***** Data to examine

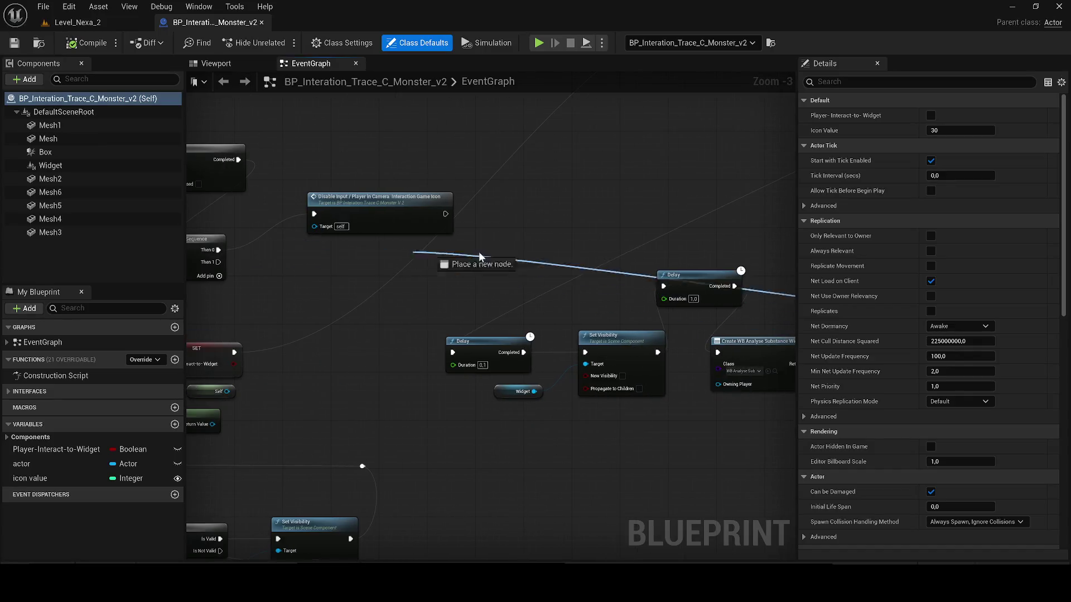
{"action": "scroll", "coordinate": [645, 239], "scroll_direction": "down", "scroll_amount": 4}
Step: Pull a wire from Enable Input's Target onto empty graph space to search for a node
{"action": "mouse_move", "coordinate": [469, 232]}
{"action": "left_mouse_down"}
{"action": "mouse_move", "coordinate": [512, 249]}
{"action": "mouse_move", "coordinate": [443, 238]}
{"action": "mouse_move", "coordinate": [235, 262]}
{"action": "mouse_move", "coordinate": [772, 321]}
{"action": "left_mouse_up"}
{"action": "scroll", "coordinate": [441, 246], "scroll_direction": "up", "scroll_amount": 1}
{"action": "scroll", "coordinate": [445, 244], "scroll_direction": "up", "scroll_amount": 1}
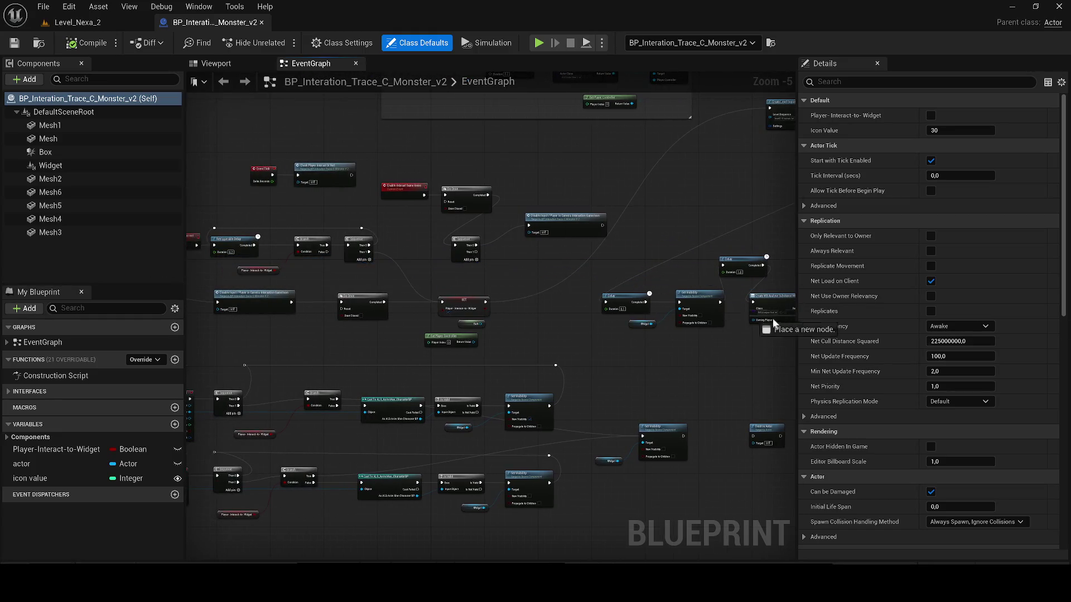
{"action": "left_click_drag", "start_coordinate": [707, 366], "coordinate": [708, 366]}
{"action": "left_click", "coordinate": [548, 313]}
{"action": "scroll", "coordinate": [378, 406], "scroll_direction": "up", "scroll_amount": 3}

**********
***** Data to examine

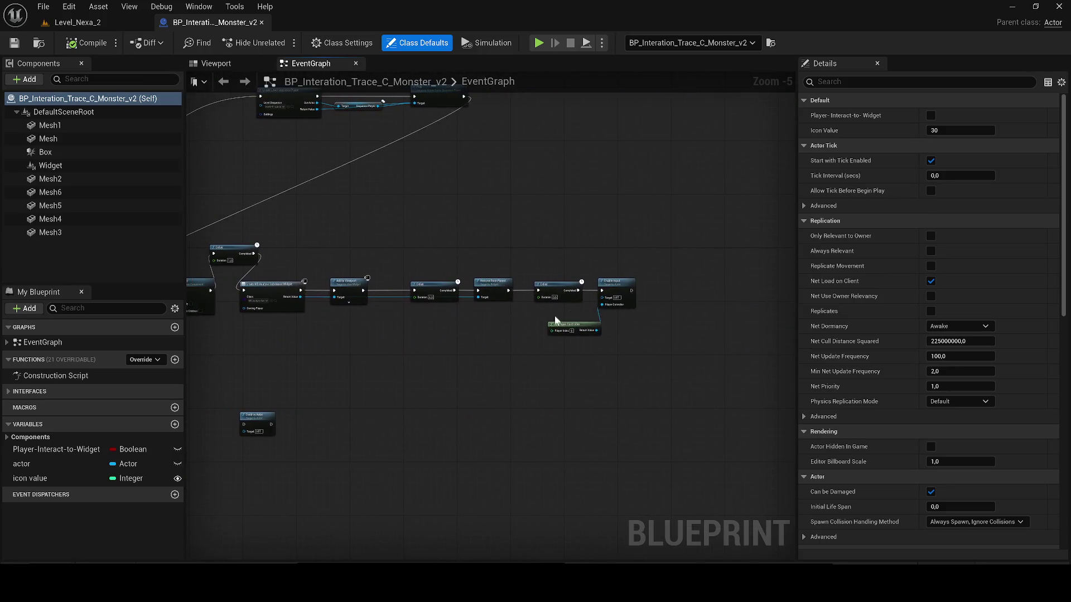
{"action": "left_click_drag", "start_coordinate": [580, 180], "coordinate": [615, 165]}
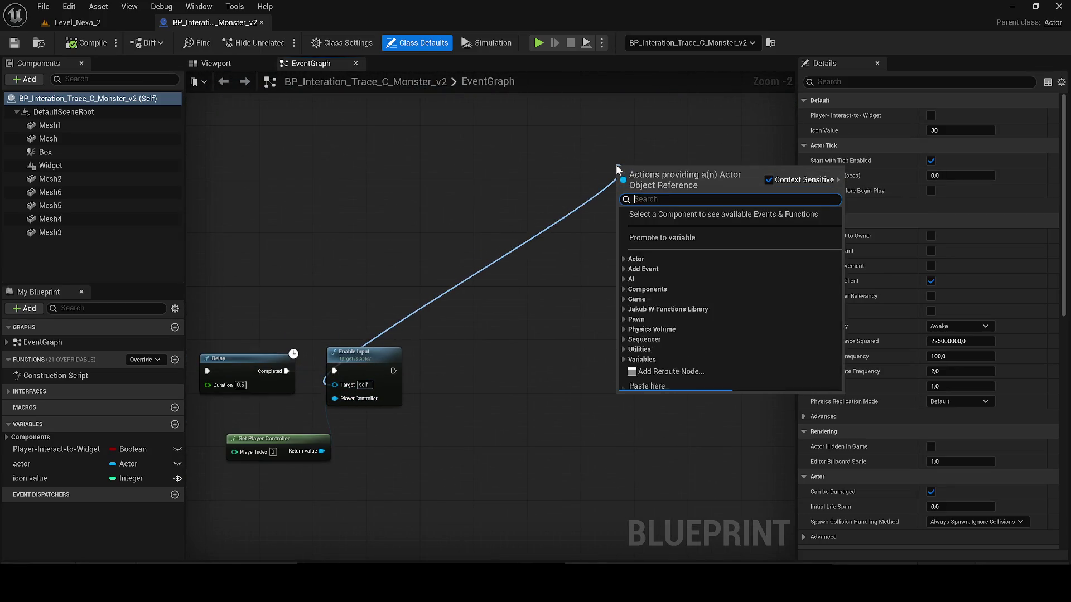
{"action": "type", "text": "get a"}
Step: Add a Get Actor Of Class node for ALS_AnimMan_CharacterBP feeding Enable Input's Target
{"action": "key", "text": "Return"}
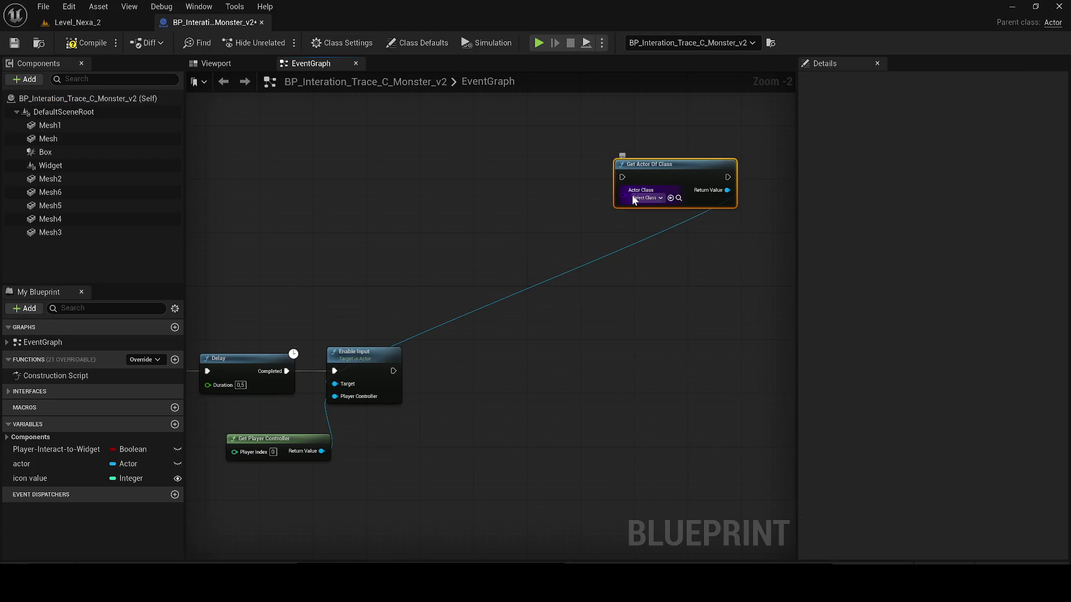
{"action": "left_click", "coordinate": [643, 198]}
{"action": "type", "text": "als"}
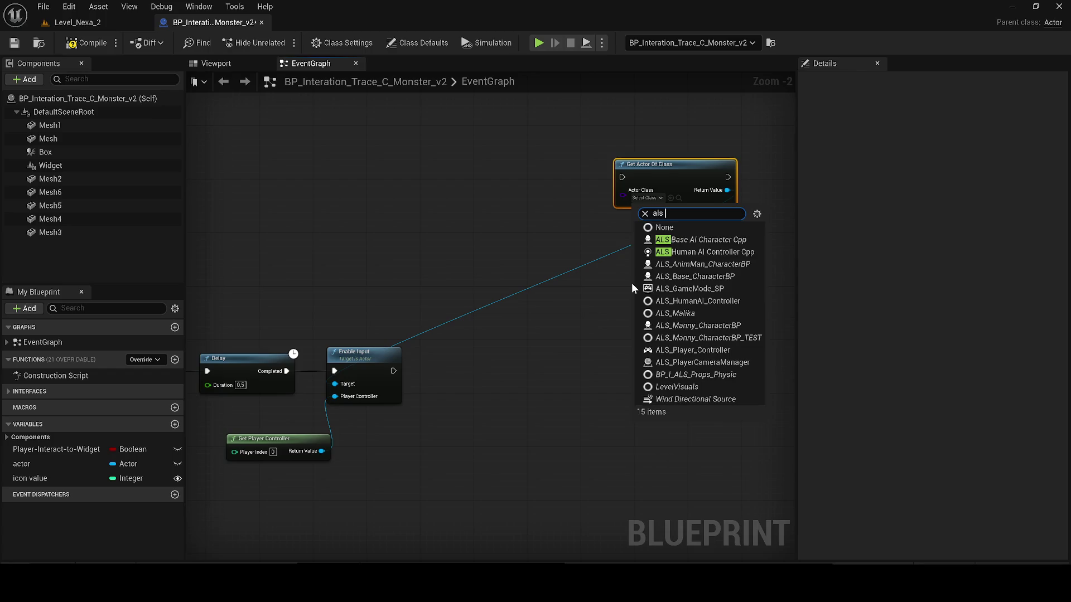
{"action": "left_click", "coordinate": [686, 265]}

**********
***** Data to examine

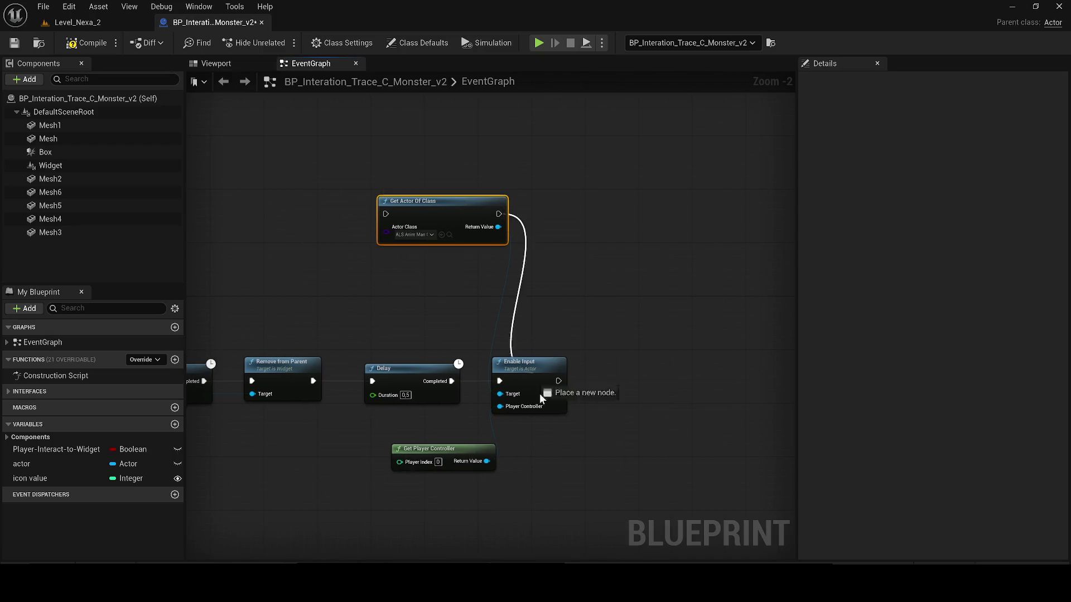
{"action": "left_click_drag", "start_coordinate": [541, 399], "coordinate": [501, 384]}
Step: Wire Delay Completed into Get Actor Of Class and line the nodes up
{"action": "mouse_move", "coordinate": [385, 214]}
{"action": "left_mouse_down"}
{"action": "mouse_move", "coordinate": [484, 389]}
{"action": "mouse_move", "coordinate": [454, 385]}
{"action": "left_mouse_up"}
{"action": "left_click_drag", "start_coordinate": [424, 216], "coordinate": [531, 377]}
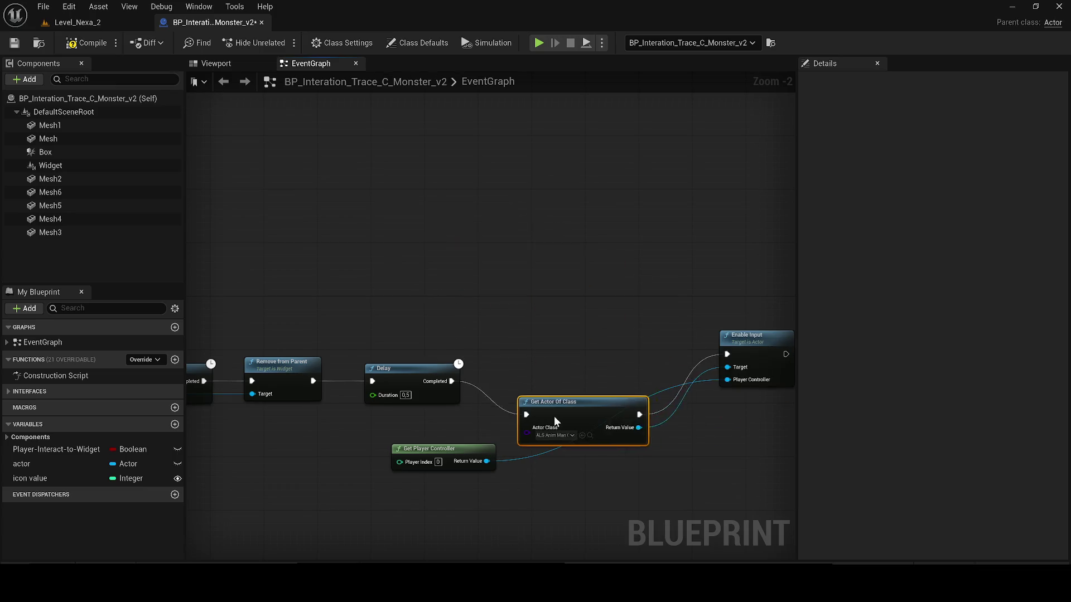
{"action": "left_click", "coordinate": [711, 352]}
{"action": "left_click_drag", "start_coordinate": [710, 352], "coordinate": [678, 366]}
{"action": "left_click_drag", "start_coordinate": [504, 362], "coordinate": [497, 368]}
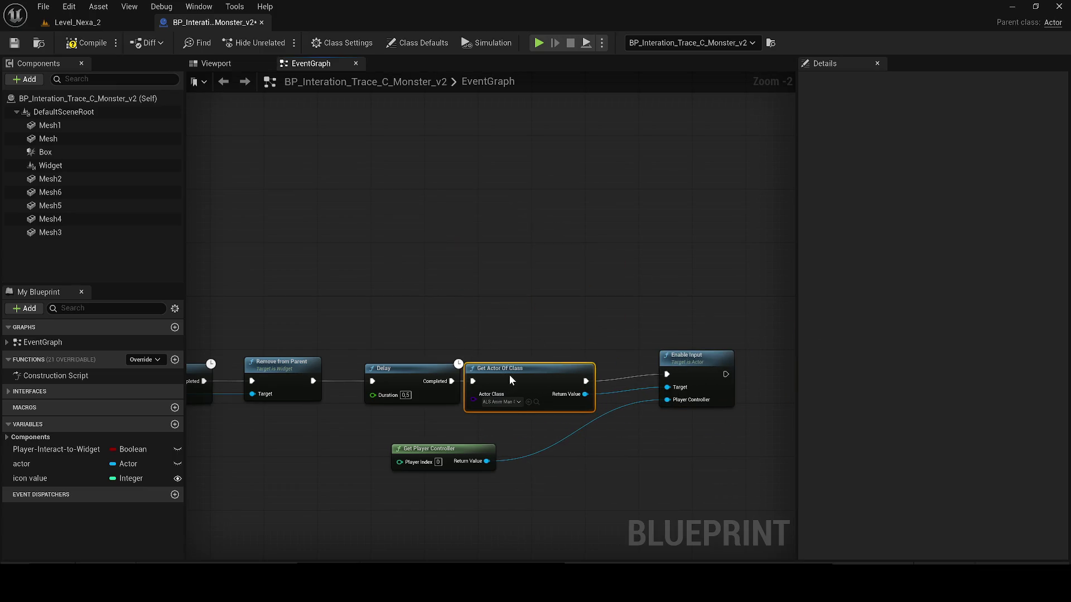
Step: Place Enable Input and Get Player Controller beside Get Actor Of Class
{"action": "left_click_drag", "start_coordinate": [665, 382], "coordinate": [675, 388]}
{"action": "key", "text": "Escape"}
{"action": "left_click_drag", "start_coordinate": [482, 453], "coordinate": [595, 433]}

**********

--- Try it ---
Check each line above for "Input" and return the ones that have it.

--- Exercise response ---
Step: Pull a wire from Enable Input's Target onto empty graph space to search for a node
Step: Add a Get Actor Of Class node for ALS_AnimMan_CharacterBP feeding Enable Input's Target
Step: Place Enable Input and Get Player Controller beside Get Actor Of Class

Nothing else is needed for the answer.